The couple get up and follow another lawyer to a copying machine.
Two more immigrants sit down, not knowing what lies ahead.
Children were laughing and dodging their parents as they ran between tables, where at least three generations of Latino families were eating and socializing after the weekly Spanish-language Mass.
Outside, men swapped tales as they flipped tortillas on a grill.
In the cafeteria, there was an eerie quiet.
There, two by two at tables spread throughout the room, sat lawyers and interpreters waiting to help families young and old prepare for an event none of them want, but all of them fear: deportation.
Ever since the election of President Donald Trump, his executive orders barring certain immigrants and refugees, his tough talk about the wall along the Mexican border, and the recent immigration raids separating undocumented immigrants from their children, fear has risen in Latino communities like a drumbeat rising to crescendo.
A young couple sit down at Table 15 across from lawyer Sarah Pleban, who specializes in guardianship law.
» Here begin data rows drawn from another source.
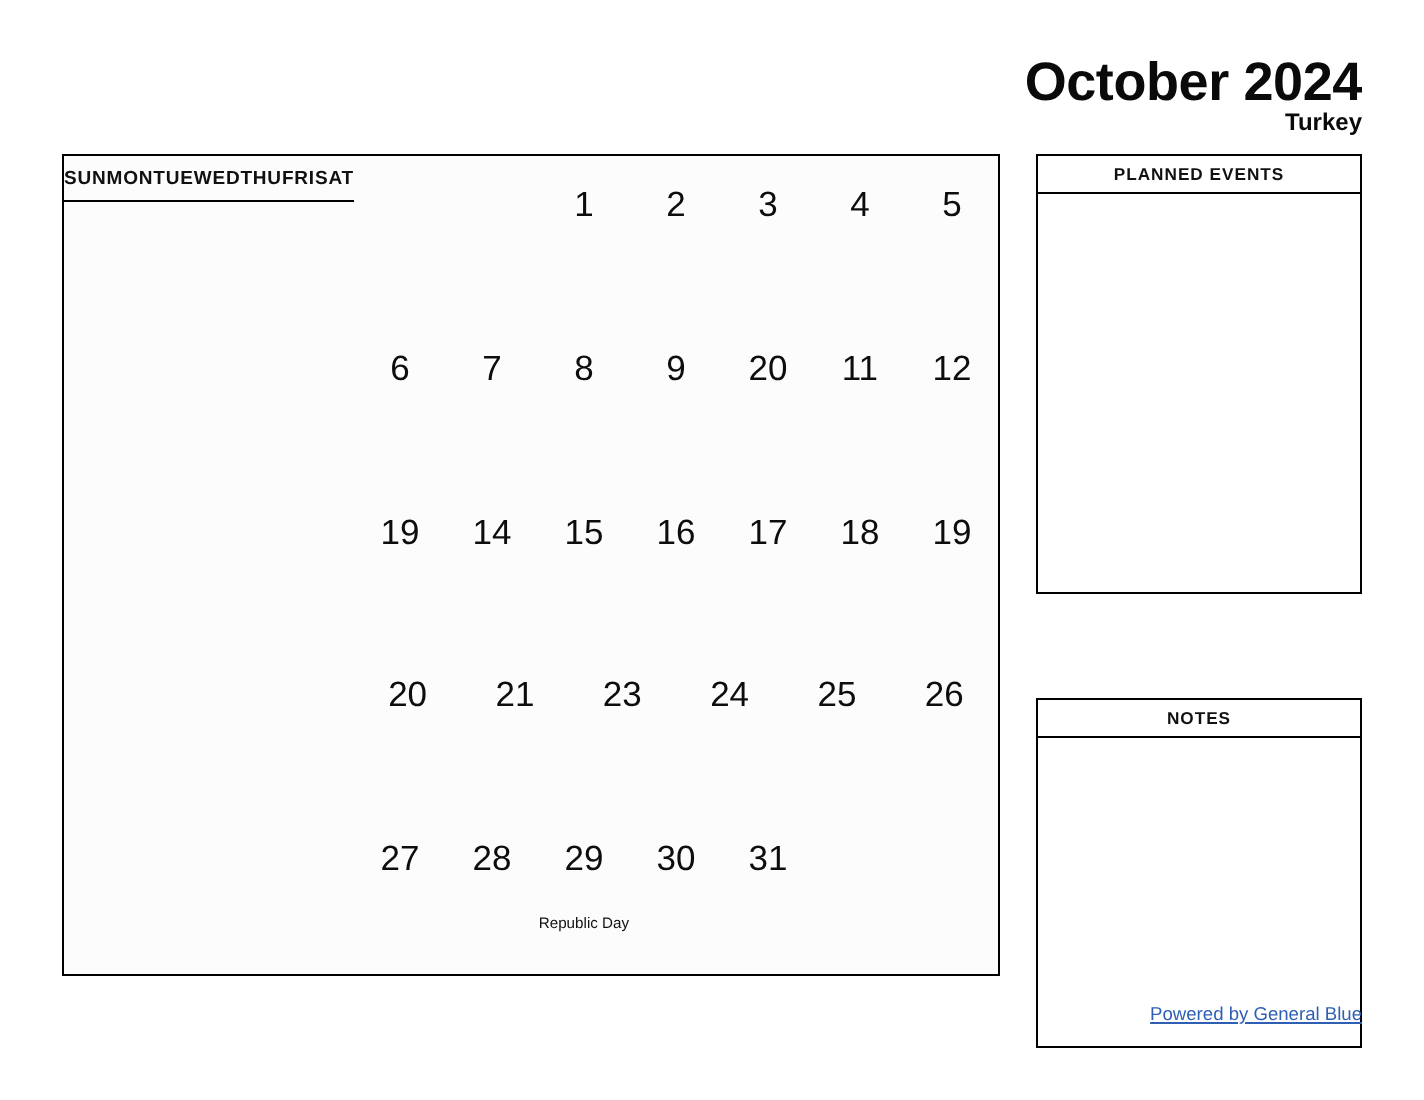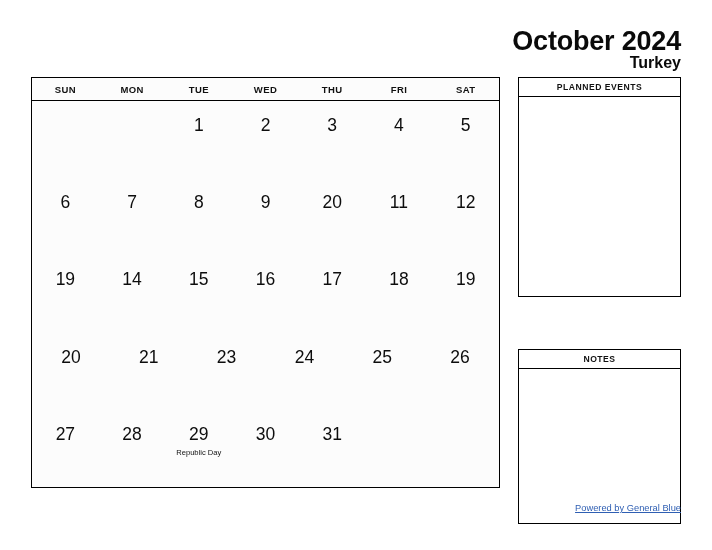--- a/index.html
+++ b/index.html
@@ -41,7 +41,7 @@
     color: #0a0a0a;
   }
   .country-name {
-    font-size: 16px;
+    font-size: 12px;
     font-weight: bold;
     line-height: 1;
     padding-bottom: 3px;

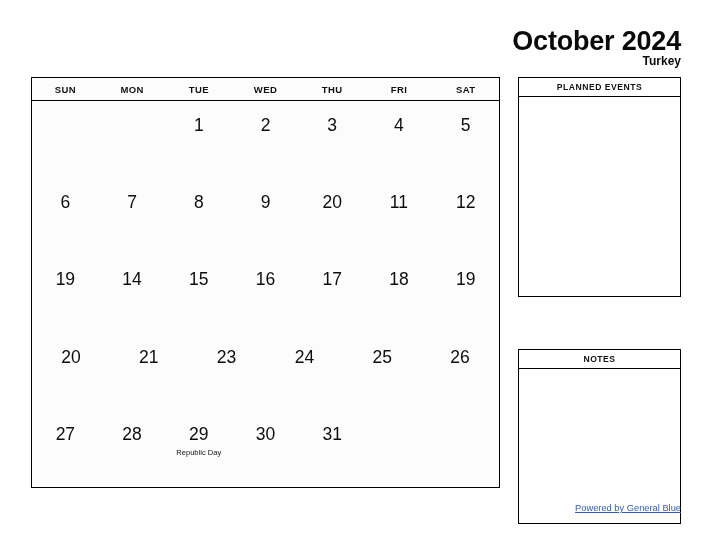--- a/index.html
+++ b/index.html
@@ -58,7 +58,6 @@
     border: 1.4px solid #000000;
     background: #fcfcfc;
     display: flex;
-    flex-direction: column;
   }
   .weekday-row {
     display: flex;

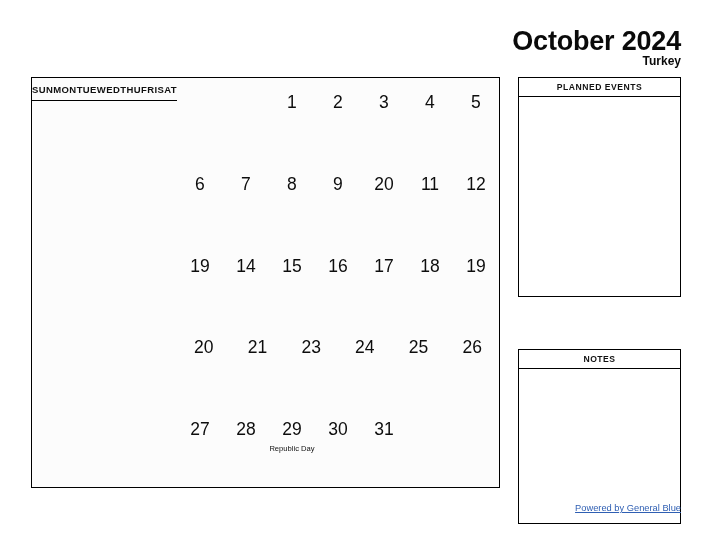--- a/index.html
+++ b/index.html
@@ -101,7 +101,7 @@
   }
   .day-number:empty { display: none; }
   .day-event {
-    margin-top: 6px;
+    margin-top: 19px;
     font-size: 7.6px;
     line-height: 1.15;
     text-align: center;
The mother, with long, jet-black hair, holds her toddler, whose pink-flower bows match the color of the balloon she grasps like it’s her most important possession. Dad has rugged good looks and hands that work for a living. They could come out of central casting for a leading couple on a Mexican telenovela on Univision or Telemundo.
“If the bad thing happens,” Pleban says, waiting for her interpreter to repeat the phrase in Spanish, “If you get detained, you need to say: ‘I want an attorney,’ and you need to say it in English.”
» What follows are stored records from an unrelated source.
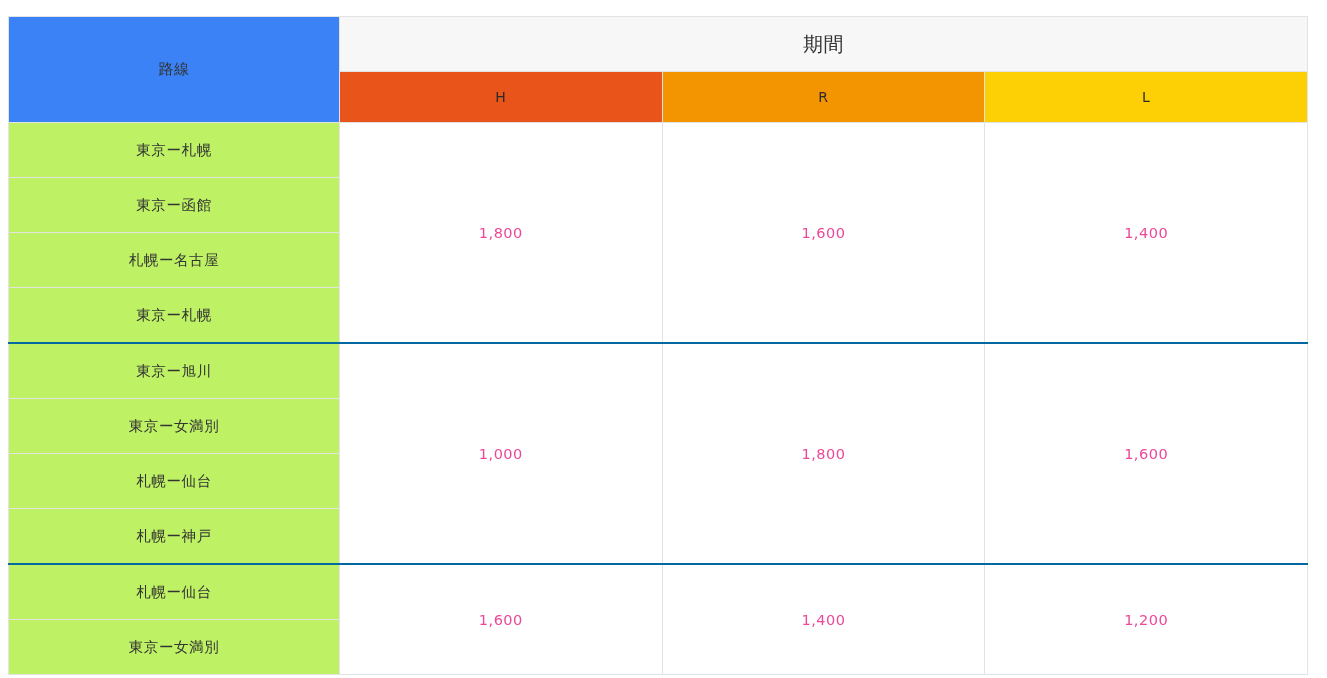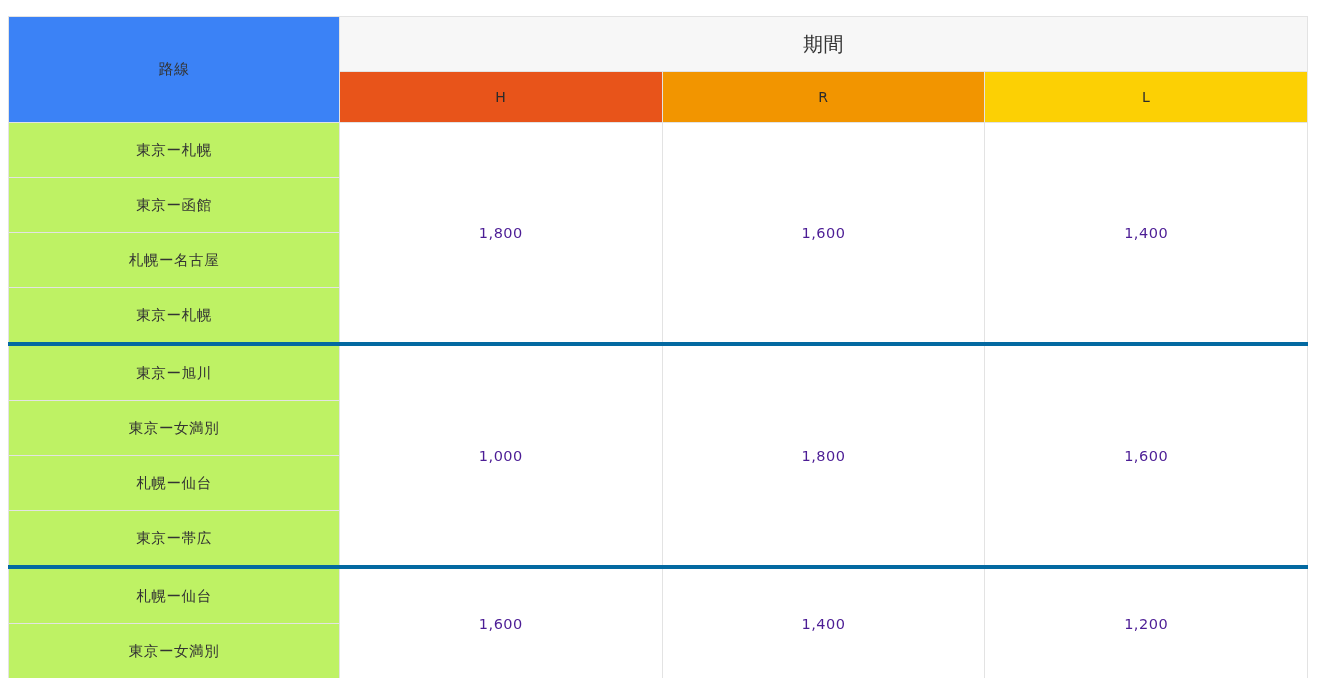--- a/index.html
+++ b/index.html
@@ -80,7 +80,7 @@
 
   td.value-cell {
     font-size: 14.5px;
-    color: #4c1d95;
+    color: #ec4899;
     letter-spacing: 0.5px;
     background: #ffffff;
   }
First the husband, then his wife, practice saying the phrase.
“I want an attorney.”
Pleban is one of more than a dozen St. Louis-area lawyers volunteering to help undocumented immigrants all over the region sign power-of-attorney paperwork so if parents get separated from their children, a friend or relative has the legal right to care for the children — many of whom are American citizens — until they can be reunited. The seminars were started by Catholic legal assistance, the Migrant and Immigrant Community Action Project and Missouri Immigrant and Refugee Advocates as a direct result of the more aggressive stance taken by immigration officials since the election of Trump. In some cases, the administration has targeted undocumented immigrants who had no criminal records and were working and paying taxes and waiting for the day when Congress would fix a broken system and give them a path to citizenship.
Some of the families fearing deportation allowed me to sit with them as they received legal advice about protecting their children and their assets, as long as I didn’t use their names.
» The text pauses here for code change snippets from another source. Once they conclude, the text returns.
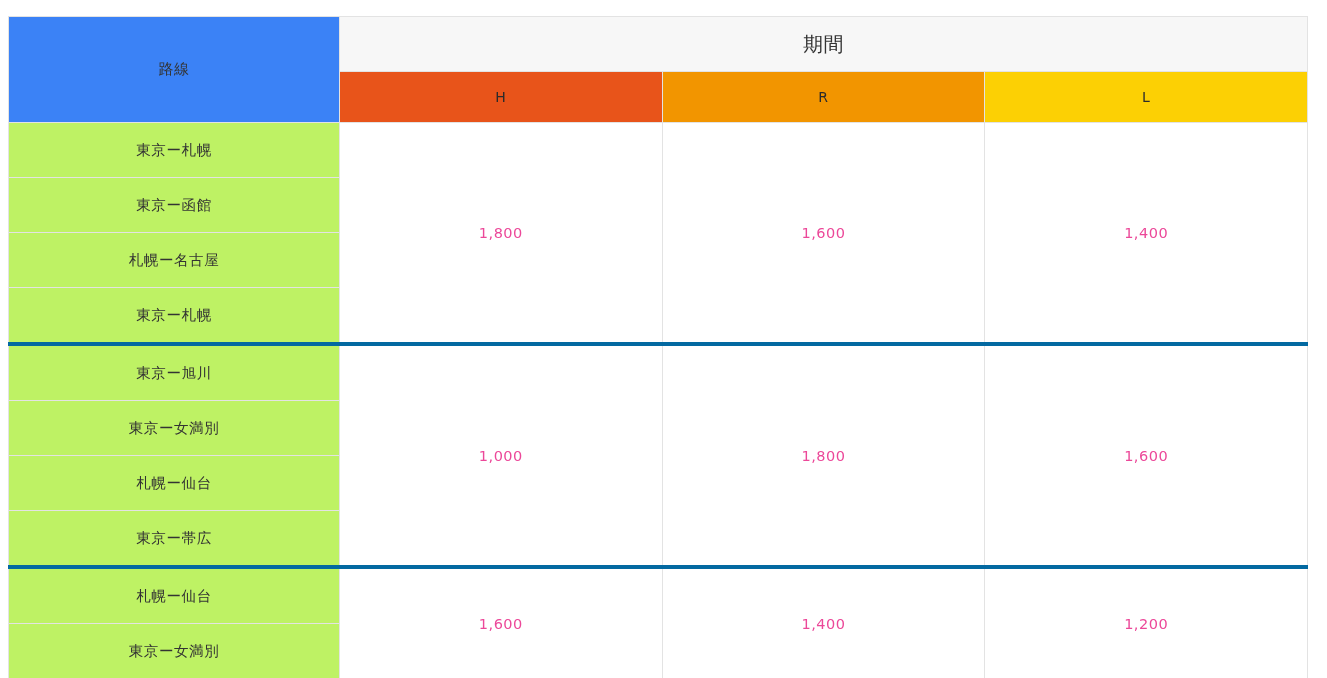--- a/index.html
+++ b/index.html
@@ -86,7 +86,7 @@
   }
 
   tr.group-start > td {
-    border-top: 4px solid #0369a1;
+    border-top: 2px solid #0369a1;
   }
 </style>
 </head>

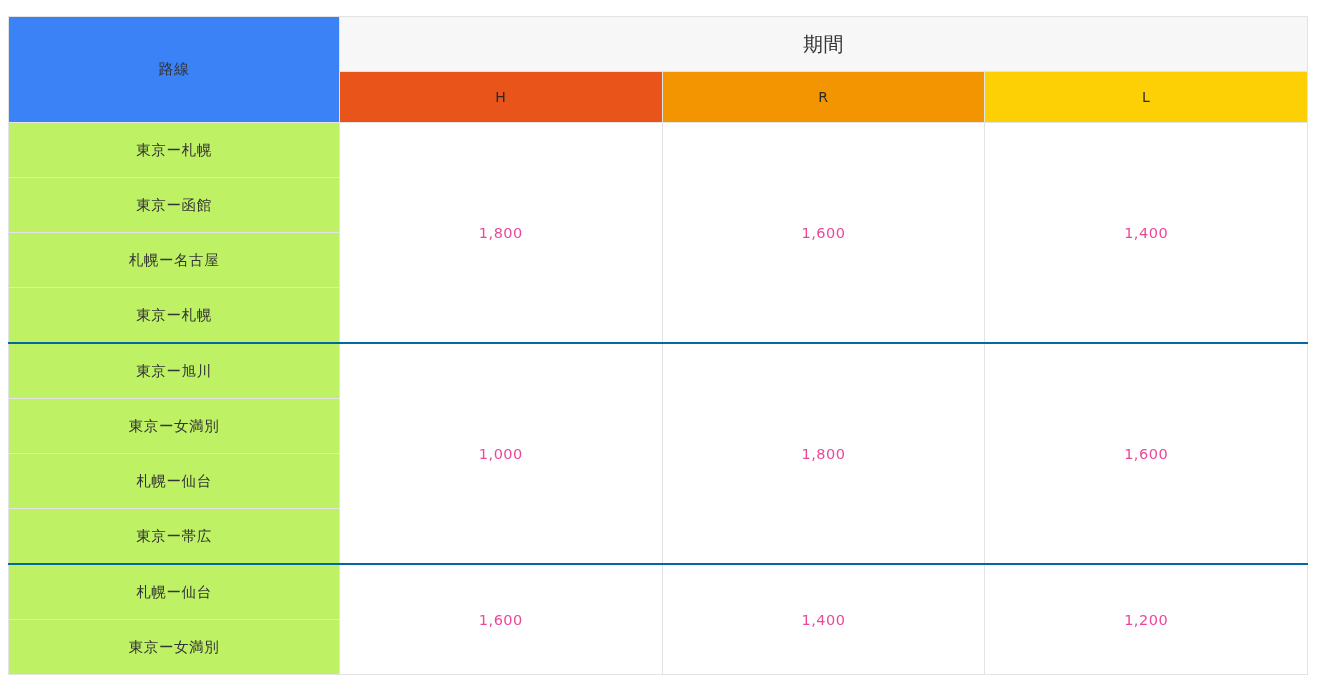--- a/index.html
+++ b/index.html
@@ -134,7 +134,7 @@
           <td class="route-cell">札幌ー仙台</td>
         </tr>
         <tr>
-          <td class="route-cell">東京ー帯広</td>
+          <td class="route-cell">札幌ー神戸</td>
         </tr>
         <tr class="group-start">
           <td class="route-cell">札幌ー仙台</td>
One mother can’t stop crying.
She dabs her eyes with a tissue in between short answers of “sí” with nods that she understands.
“I want an attorney,” she says in high-pitched English.
She and her husband have four children. Three are American citizens. The oldest, 18, is severely mentally disabled. They live in Warren County, own a mobile home and cars, all paid off. They have a friend with them who used to volunteer at their oldest daughter’s school. She has offered to be the temporary guardian of three of their children, and promises to take them to Mexico if the couple are ever deported.
“I know this is scary for you,” Pleban says. “We hope it never happens. I am so sorry that you are frightened.”
The couple’s friend has known them for most of the time they have been in the U.S. They came from Mexico about 12 years ago. They work hard, she says, raise their children, contribute to the community.
“These are good people,” she says.
She puts her arm around her friend, the undocumented immigrant mother, and promises that if the “bad thing” ever happens, she’ll take care of her children, gather the money and bring them to Mexico.
None of the families want that to happen.
They want to stay here, in the United States, the country that held out the dream that they could travel here and improve their lives. Now they are signing documents, hoping the government doesn’t take their children away.
“I hope you never need these,” Pleban says as she slides the legal paperwork across the table.
The couple get up and follow another lawyer to a copying machine.
Two more immigrants sit down, not knowing what lies ahead.